> Your assignment:
Report each line of the records below that uses the word "round".

(Material shown begins)

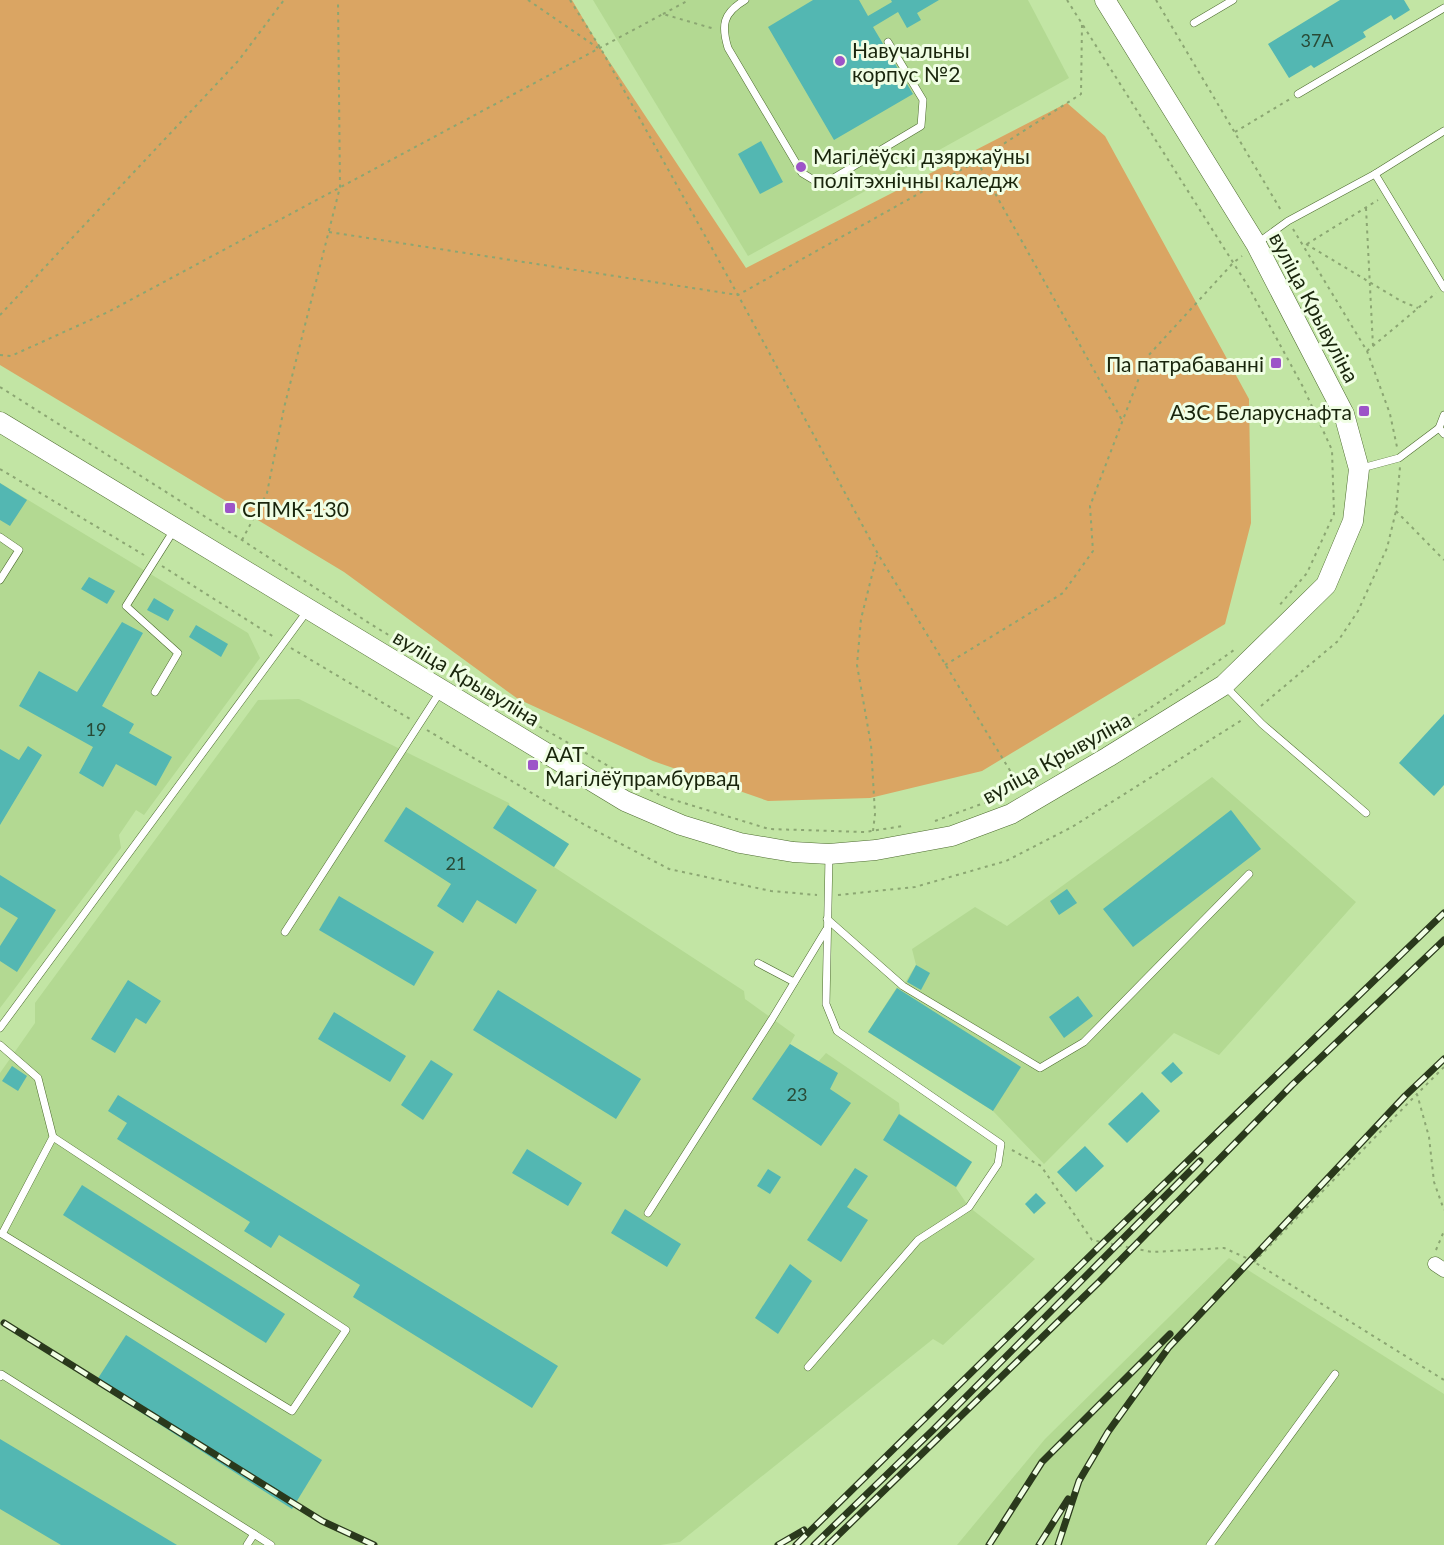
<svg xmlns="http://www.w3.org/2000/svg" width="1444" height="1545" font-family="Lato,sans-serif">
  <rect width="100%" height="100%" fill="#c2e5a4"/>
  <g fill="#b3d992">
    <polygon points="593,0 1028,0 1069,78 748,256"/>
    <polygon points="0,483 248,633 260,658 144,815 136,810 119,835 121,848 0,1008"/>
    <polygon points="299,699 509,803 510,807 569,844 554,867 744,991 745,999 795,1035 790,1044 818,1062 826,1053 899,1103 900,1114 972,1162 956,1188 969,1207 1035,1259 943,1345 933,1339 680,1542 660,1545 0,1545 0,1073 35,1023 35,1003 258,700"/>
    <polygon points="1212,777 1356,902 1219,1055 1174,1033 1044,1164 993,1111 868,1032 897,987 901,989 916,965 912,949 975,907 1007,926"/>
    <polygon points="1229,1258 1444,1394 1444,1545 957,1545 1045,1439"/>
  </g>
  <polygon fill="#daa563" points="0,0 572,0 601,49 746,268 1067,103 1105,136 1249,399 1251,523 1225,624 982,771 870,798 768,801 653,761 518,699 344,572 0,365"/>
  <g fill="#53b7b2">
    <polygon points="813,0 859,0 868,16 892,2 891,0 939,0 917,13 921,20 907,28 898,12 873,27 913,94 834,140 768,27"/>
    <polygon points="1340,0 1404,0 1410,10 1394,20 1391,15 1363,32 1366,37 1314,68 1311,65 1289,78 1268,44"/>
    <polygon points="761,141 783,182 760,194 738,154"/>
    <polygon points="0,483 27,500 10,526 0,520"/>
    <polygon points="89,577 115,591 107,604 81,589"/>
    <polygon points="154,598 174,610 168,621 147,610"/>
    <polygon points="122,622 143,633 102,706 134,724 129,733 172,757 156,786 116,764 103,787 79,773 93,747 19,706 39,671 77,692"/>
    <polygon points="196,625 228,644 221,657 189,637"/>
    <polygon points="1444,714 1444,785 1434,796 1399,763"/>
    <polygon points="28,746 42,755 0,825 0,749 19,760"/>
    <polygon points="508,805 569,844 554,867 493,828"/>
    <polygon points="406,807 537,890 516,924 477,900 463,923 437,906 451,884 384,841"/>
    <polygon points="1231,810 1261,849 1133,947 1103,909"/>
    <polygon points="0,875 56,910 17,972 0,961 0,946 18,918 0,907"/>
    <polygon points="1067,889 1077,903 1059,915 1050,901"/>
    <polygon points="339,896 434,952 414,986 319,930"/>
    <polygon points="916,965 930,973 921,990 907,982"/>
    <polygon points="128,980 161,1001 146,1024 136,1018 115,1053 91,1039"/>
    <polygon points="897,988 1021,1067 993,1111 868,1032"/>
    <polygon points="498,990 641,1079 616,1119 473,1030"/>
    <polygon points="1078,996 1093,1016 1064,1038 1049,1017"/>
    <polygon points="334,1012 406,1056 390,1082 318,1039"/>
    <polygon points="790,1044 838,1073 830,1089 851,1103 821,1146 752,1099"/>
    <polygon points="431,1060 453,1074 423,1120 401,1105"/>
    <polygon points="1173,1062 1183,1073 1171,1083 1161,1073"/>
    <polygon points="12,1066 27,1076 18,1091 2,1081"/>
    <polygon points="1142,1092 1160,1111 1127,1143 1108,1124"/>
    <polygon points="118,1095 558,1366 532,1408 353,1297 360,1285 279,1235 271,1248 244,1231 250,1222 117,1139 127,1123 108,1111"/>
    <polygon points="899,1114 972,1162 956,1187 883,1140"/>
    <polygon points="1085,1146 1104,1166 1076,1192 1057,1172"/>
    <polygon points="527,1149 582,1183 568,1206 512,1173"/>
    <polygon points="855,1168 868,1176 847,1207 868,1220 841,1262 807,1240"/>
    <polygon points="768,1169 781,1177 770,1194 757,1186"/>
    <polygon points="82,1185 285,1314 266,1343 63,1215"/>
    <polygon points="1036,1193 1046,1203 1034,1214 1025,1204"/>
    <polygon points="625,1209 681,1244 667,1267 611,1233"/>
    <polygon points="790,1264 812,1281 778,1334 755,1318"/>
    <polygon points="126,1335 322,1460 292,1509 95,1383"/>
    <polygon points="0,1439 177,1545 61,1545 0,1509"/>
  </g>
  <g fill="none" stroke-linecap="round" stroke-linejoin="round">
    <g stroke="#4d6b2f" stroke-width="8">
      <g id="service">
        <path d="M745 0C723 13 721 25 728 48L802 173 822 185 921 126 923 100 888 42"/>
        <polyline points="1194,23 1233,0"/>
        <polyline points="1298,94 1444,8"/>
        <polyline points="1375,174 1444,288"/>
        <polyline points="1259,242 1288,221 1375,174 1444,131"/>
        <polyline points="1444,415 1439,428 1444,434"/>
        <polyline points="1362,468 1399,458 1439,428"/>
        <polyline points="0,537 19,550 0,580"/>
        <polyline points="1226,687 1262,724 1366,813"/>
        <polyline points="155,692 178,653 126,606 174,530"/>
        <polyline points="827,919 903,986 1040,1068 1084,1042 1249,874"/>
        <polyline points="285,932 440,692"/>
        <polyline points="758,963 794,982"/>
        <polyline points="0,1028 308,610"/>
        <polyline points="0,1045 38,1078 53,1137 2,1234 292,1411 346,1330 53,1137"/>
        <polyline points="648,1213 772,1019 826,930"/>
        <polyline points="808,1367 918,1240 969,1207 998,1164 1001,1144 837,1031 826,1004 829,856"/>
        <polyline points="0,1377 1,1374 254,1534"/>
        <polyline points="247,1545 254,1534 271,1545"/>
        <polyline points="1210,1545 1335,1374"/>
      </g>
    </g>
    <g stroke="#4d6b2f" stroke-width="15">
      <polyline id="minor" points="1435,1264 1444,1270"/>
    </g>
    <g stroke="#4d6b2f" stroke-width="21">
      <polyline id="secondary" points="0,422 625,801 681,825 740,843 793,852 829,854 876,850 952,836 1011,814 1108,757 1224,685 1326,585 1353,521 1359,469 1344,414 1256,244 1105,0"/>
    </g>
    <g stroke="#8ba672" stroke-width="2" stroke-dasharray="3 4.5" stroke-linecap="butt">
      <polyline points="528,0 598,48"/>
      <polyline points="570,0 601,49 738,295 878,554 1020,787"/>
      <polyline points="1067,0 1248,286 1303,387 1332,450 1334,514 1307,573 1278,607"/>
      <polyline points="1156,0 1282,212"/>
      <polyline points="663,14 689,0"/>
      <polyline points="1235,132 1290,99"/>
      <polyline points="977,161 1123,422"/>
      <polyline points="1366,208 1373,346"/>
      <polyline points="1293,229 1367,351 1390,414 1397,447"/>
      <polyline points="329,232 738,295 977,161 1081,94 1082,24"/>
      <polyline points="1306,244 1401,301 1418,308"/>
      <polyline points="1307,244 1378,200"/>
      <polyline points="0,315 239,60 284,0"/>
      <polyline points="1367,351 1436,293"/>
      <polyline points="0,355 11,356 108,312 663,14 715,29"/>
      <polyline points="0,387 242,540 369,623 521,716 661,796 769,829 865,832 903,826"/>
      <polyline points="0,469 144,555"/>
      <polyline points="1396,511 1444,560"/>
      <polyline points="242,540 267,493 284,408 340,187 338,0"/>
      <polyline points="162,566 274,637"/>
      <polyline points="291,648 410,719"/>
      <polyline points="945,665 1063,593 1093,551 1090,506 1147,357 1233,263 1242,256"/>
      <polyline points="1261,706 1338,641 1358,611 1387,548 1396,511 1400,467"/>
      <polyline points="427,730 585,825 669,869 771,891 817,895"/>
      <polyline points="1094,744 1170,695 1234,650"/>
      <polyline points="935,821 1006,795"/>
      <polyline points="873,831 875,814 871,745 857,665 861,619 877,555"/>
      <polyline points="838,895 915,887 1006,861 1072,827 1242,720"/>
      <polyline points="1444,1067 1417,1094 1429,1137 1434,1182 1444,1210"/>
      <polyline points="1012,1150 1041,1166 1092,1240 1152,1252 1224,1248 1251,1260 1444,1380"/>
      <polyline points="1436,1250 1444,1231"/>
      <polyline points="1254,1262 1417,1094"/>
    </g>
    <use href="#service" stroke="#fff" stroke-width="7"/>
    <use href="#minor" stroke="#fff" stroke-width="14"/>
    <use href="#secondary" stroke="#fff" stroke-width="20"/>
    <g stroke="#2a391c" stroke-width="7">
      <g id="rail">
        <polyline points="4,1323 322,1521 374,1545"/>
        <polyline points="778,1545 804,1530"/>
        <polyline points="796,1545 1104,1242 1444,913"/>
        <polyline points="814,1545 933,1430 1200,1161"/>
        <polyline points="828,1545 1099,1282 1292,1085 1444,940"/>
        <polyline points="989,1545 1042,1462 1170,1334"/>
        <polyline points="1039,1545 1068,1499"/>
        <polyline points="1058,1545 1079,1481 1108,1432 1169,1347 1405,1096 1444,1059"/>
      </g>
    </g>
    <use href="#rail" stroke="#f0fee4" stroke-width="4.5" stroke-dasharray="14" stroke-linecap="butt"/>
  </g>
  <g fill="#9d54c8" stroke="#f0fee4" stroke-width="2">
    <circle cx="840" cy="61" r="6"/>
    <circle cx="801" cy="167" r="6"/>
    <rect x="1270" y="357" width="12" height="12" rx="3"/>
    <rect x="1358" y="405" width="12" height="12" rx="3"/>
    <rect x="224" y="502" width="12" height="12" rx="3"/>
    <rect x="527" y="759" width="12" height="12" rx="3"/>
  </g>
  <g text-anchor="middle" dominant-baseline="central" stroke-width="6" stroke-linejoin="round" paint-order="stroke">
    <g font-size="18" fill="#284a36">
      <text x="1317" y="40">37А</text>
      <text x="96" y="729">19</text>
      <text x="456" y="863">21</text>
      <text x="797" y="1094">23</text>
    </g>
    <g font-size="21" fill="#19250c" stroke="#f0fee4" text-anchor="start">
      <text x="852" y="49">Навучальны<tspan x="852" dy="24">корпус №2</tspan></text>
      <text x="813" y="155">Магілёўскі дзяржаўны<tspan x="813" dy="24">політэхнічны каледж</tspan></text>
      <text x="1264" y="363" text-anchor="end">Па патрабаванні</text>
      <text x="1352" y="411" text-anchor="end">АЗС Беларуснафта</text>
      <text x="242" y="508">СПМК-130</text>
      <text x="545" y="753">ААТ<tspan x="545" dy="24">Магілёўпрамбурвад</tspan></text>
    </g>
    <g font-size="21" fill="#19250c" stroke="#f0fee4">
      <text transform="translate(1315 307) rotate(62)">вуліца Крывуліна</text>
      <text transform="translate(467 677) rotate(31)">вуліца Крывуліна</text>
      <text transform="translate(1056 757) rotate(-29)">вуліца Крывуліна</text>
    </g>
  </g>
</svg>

(Material shown ends)

> Answer to the problem:
  <g fill="none" stroke-linecap="round" stroke-linejoin="round">
  <g text-anchor="middle" dominant-baseline="central" stroke-width="6" stroke-linejoin="round" paint-order="stroke">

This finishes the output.